PORTAL7.CO.ID - Permasalahan hukum kini tengah dihadapi oleh grup musik NDX AKA menyusul adanya pengajuan laporan resmi ke Kepolisian Daerah (Polda) Jawa Tengah. Laporan ini diajukan oleh pihak promotor acara, yakni AL Organizer, yang merasa dirugikan atas pembatalan penampilan grup tersebut.
Insiden ini berakar dari perselisihan jadwal yang terjadi terkait rencana penampilan NDX AKA dalam sebuah festival musik besar. Festival yang dimaksud adalah ajang bertajuk Gelombang Cinta #4 yang rencananya akan diselenggarakan di wilayah Pekalongan.
Langkah hukum ini diambil oleh AL Organizer setelah negosiasi atau penyelesaian di luar jalur hukum dianggap tidak membuahkan hasil yang memuaskan bagi mereka. Pihak promotor memutuskan untuk membawa persoalan ini ke ranah kepolisian untuk mendapatkan penyelesaian yang lebih terstruktur.

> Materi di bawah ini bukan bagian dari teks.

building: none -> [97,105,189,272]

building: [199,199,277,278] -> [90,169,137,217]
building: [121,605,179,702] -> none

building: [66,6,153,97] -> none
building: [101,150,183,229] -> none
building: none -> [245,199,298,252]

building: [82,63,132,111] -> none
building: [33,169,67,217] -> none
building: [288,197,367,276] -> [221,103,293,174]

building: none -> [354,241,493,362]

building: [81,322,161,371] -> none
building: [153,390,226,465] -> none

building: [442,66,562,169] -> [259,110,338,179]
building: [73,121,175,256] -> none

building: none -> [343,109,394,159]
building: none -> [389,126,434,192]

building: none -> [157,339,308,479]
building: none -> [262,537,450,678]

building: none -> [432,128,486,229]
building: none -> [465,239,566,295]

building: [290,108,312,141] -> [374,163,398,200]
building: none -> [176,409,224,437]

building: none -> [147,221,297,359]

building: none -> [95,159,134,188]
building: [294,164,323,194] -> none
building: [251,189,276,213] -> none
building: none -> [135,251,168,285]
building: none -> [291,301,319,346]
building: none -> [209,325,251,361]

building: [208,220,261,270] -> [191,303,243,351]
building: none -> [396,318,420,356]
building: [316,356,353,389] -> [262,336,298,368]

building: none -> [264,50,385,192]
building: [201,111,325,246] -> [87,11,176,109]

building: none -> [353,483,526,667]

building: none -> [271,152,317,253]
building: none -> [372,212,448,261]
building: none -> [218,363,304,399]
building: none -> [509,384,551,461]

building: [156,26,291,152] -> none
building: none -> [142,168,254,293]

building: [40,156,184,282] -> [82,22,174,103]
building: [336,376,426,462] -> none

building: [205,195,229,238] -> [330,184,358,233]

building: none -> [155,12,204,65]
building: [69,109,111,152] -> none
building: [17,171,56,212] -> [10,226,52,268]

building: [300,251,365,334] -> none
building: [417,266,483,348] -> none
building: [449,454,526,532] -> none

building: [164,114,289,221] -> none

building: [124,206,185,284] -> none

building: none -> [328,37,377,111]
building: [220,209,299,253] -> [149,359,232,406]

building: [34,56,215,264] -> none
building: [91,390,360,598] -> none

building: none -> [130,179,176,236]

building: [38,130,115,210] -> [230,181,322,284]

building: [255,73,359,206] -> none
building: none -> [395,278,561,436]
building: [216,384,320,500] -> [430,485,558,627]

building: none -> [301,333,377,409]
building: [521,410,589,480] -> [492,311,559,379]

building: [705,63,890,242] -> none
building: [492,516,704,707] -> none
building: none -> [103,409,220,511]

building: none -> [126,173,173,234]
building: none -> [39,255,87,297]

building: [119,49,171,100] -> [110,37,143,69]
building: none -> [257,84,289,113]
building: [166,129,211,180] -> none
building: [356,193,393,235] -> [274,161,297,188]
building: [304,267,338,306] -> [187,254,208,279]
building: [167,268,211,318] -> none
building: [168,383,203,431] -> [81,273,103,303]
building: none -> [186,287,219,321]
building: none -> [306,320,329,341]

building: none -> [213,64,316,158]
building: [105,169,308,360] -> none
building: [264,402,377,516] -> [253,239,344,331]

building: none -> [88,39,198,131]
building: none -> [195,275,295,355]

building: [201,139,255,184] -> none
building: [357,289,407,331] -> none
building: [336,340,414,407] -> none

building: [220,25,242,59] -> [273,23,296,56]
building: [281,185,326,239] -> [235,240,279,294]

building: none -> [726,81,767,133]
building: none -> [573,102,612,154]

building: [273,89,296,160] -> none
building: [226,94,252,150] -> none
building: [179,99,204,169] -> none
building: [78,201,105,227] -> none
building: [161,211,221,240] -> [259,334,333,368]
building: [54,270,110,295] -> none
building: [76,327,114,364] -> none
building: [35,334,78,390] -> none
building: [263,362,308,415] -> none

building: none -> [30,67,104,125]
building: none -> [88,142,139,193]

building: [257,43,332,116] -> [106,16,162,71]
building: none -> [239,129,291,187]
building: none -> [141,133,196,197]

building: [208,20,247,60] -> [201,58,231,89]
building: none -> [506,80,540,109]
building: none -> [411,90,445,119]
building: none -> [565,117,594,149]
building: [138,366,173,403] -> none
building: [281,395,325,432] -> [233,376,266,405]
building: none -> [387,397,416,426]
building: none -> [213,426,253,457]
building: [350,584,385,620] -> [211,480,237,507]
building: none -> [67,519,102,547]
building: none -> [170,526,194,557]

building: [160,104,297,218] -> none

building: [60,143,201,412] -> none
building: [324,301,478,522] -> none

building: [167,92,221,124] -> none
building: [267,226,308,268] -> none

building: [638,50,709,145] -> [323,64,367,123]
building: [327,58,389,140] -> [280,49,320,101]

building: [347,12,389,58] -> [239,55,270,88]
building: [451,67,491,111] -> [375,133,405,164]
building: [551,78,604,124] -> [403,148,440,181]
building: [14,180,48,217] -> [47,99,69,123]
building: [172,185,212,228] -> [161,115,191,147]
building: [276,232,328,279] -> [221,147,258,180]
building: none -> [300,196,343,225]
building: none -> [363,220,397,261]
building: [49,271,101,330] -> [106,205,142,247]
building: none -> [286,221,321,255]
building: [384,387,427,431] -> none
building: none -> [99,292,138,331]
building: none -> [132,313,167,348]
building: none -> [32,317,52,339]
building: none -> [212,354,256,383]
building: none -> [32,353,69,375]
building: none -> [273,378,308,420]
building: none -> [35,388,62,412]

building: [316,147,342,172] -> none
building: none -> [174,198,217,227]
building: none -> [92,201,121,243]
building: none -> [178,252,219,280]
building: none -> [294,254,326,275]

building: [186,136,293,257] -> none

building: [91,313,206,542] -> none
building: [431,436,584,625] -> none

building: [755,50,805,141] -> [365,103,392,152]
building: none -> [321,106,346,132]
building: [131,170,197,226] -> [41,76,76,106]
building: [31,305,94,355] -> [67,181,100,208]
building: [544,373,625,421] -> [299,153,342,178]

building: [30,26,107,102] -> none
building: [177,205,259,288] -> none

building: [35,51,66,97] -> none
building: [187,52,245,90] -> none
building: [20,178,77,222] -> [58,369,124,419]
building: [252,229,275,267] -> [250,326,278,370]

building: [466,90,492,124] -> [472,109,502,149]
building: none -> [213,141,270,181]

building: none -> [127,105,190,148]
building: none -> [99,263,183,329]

Secara spesifik, laporan resmi yang diajukan oleh AL Organizer telah terdaftar secara resmi di Polda Jawa Tengah. Dokumen pengaduan tersebut telah mendapatkan nomor registrasi yang sah, yaitu STPA/714/IV/2026/Ditressiber.
Perkara ini tidak hanya menyangkut pembatalan penampilan semata, tetapi juga dampak finansial yang signifikan bagi promotor penyelenggara acara. Pihak AL Organizer mengklaim bahwa kerugian yang mereka derita akibat masalah ini bernilai sangat besar.
"Kami mengalami kerugian materiil yang jumlahnya mencapai miliaran rupiah akibat permasalahan ini," demikian pernyataan yang disampaikan oleh perwakilan AL Organizer terkait estimasi kerugian yang dialami.
Dikutip dari JABARONLINE.COM, perselisihan jadwal konser ini akhirnya memicu tindakan pelaporan pencemaran nama baik yang melibatkan personel NDX AKA secara hukum. Hal ini menunjukkan eskalasi konflik antara pihak penyelenggara dan manajemen artis.
Proses hukum ini akan terus berjalan dan menunggu investigasi lebih lanjut dari pihak kepolisian untuk menelusuri fakta-fakta yang ada di balik pembatalan konser Gelombang Cinta #4 tersebut.